Le bar est vide. Cuistot et serveur partis. Juste moi, essuyant des verres. L’équipe de gamins rugbymen finit leur eau. Et lui, le coach, Raymond, ‘Momon’, la quarantaine épaisse, bourré de bières. Il beugle ses exploits. ‘Des meufs à foison ! Mêlées en chambre !’ Les gosses rigolent. Puis il baisse la voix, con : ‘Regardez la barmaid, Josette. Elle bande pour moi. Toute mouillée. Ce soir, je la défonce. Droit à l’embut !’
L’alibi à mon mari et l’approche du coach bourré
Je rougis de rage. Quel porc. Il se lève, chaloupe vers moi, suant la bière et la testostérone. Odeur âcre. ‘Une bière dans ma chambre, belle dame ?’ ‘Monte, Momon. Éteins la lumière, allonge-toi. J’arrive dans trois minutes. Tu aimes les surprises ?’ Il ricane, grimpe les escaliers en chantant.
J’attends. Ferme le bar. Prends une bière froide, qui sue dans ma main. Monte. Portes entrouvertes. Les gamins espionnent déjà ? Adrénaline. J’ouvre sa porte. ‘Mets-toi sur le ventre. Prolongeons le mystère.’ Il obéit, bite dure sous lui. Je m’assois, caresse sa nuque moite, descends sur ses fesses massives. ‘Ouaou, du lourd…’ Puis, vite, mains dans le dos, nœud coulant. Pieds attachés au lit. Cordelette du tiroir.
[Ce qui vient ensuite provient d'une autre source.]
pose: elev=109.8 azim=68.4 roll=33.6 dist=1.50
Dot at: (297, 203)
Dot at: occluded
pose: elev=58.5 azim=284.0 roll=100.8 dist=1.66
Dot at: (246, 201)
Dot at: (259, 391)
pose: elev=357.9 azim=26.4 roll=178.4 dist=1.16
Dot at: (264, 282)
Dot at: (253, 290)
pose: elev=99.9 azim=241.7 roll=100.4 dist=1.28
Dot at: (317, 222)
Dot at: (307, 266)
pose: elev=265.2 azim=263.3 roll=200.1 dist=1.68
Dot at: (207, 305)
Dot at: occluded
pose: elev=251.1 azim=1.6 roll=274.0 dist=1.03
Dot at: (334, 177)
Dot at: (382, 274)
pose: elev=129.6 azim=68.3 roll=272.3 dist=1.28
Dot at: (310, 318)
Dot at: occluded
‘Libère-moi, salope ! J’appelle mes gars !’ ‘Tu rêves. Cet aprèm, un de tes joueurs m’a suppliée de le dépuceler. Il arrive. On baise sur toi. Il racontera tout demain. T’es le dindon.’ Il grogne, rue. Je sors le nerf de bœuf. ‘Change de ton, ou tes fesses fument.’ Il se tait, nez dans les draps.
J’appelle mon amant. Le fils du garagiste, 19 ans, queue de rêve. ‘Mon chéri, chambre 34. Vite. J’ai envie de toi en moi…’ Il arrive, discret. Je me jette sur lui. Baisers voraces, langues qui claquent, goût de menthe et de désir. On se déshabille. Sa peau chaude, lisse. Odeur de savon frais contre sa sueur à lui. Raymond écoute, torturé.
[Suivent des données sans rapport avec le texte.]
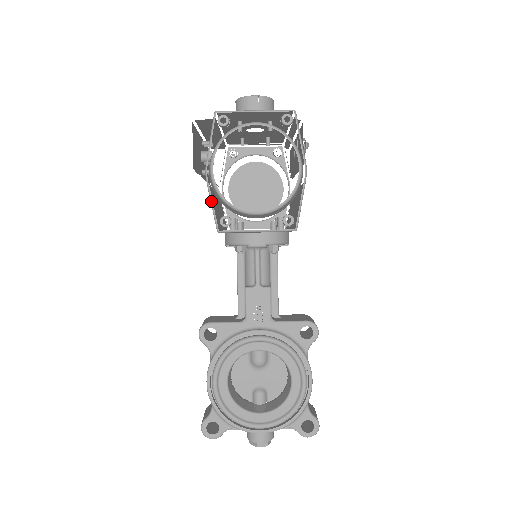
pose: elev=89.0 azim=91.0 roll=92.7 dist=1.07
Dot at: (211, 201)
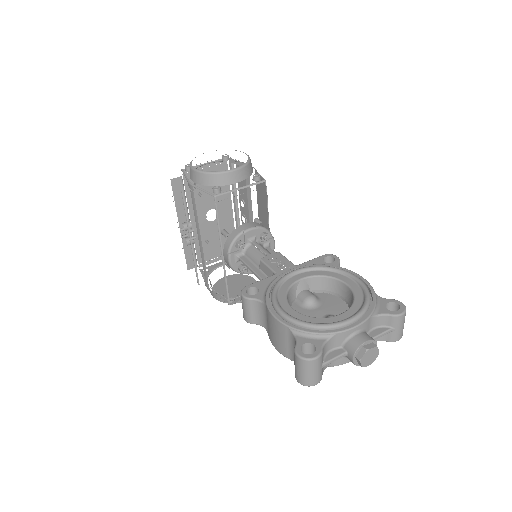
Dot at: (201, 189)
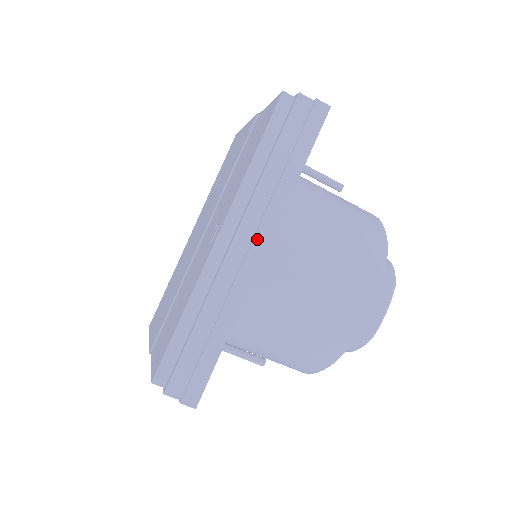
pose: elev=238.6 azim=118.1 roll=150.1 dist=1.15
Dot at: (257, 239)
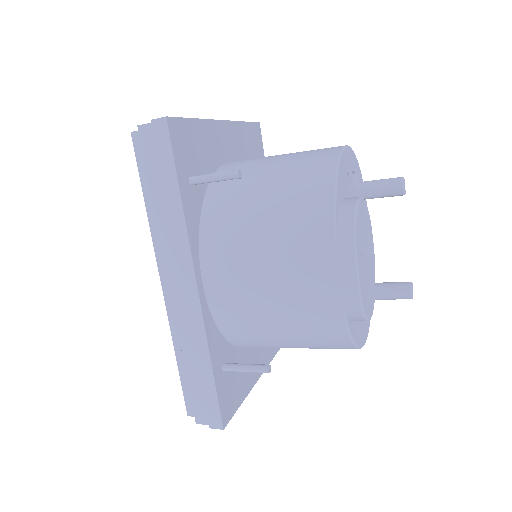
Dot at: (183, 274)
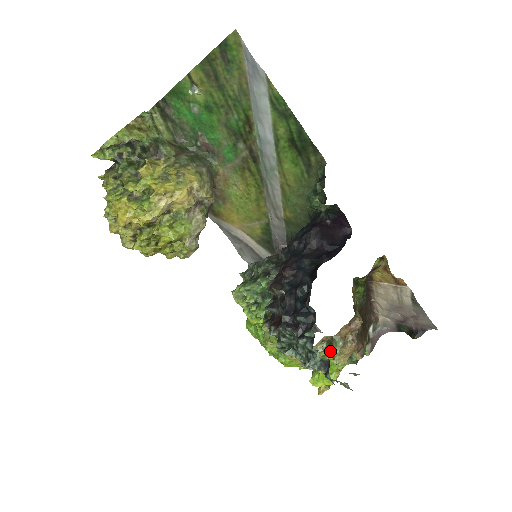
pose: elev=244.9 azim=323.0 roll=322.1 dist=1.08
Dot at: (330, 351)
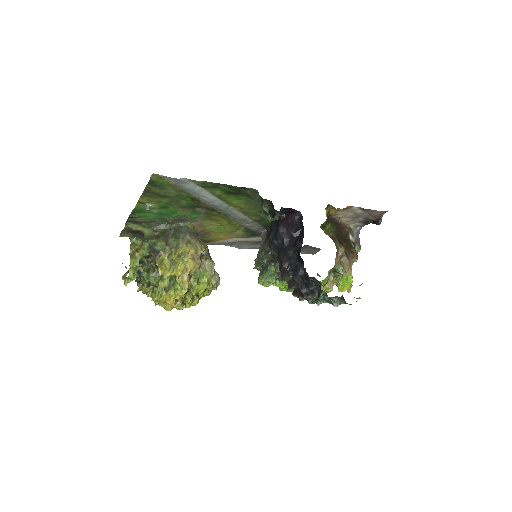
Dot at: occluded
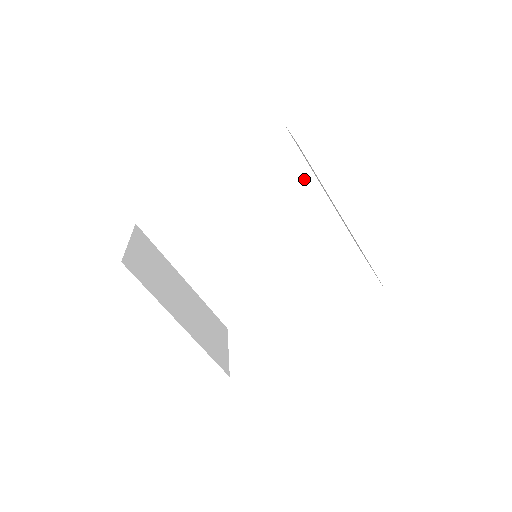
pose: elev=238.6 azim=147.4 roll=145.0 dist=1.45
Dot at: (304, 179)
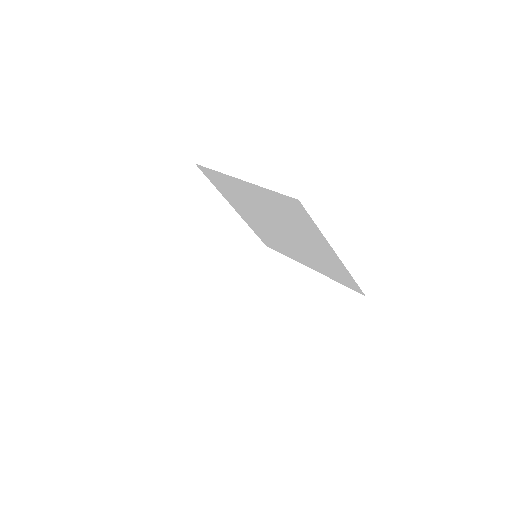
Dot at: (318, 235)
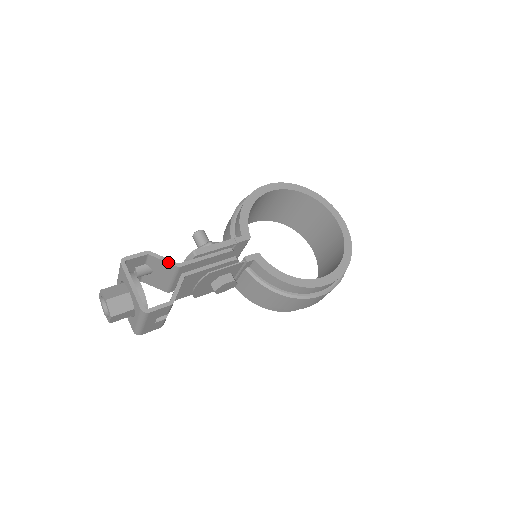
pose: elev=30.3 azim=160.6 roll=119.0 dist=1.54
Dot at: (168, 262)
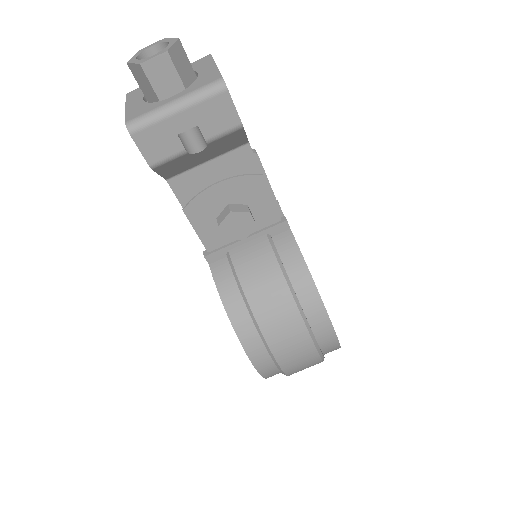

La baise torride sur le dos ligoté et le retour à la maison
‘Ta queue… oh putain, si belle, si dure…’ Je m’agenouille, la prends en bouche. Glisse, suce, gorge profonde. Bruits de succion obscènes. ‘Avale-la, Josette, salope en chaleur.’ Il grogne. Raymond halète sous les draps. Je monte sur le lit, à califourchon sur son dos large. Levrette. Mon amant s’aligne. ‘Vas-y, défonce-moi.’ Il pousse. Lent. Sa bite épaisse m’étire. ‘Hmmm… oui…’ Odeur de sexe, de musc. Il accélère. Claques de peaux. Mes seins ballottent, frottent le dos poilu de Raymond.
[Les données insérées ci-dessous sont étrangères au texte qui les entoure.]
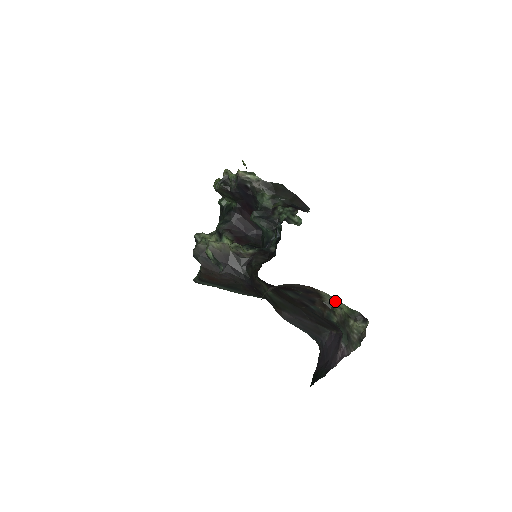
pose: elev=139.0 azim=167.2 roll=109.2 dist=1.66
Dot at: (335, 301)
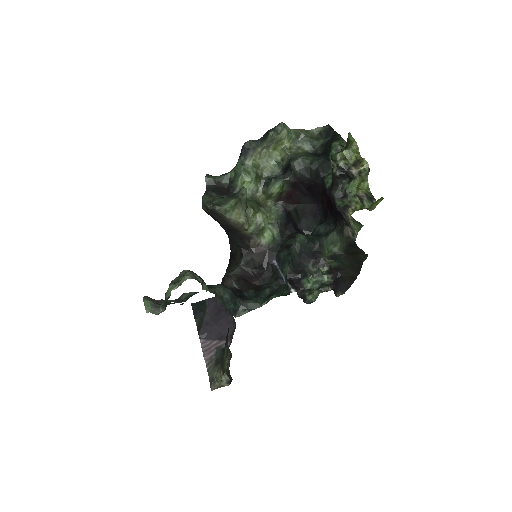
Dot at: occluded
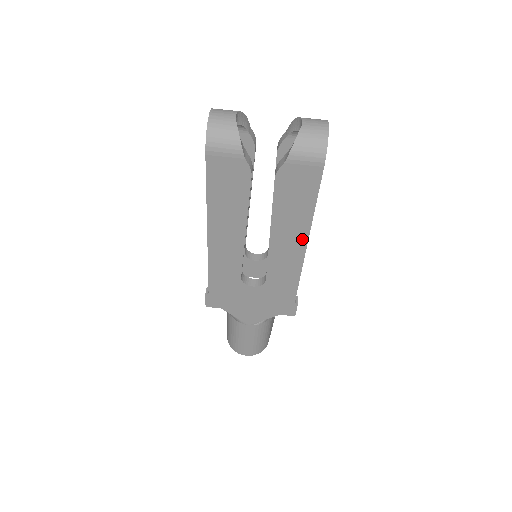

‘Putain, t’es trempée, Josette.’ ‘Baise-moi fort !’ Cris rauques. Souffle chaud sur l’oreille de Raymond. ‘Tu entends, Momon ? Il me remplit mieux que toi ne l’aurais fait.’ Il rue sous nous, excité malgré lui. Mes halètements : ‘Plus vite… oh oui…’ Odeur de sueur, de bière rance, de chatte en feu. Sensations : sa queue qui cogne au fond, mes cuisses qui tremblent, alliance oubliée qui pèse dans ma poche.
Je jouis. Cri primal. Corps qui convulse. Il rugit, se vide en moi. Chaud, épais. Giclées profondes. On s’effondre. Raymond dur comme fer dessous. ‘Bravo le gamin,’ pense-t-il sans doute.
On se rhabille. Bisous volés. ‘T’es une diablesse.’ ‘Viens dans ma chambre. J’en veux encore.’ On baise encore, vraiment cette fois. Épuisés, on sort au matin. Raymond sur le terrain, renfrogné. Mon mari m’attend à la maison. ‘Bien dormi ?’ ‘Oui chéri.’ Alliance remise. Sourire modèle. Secret intact. Adrénaline pure.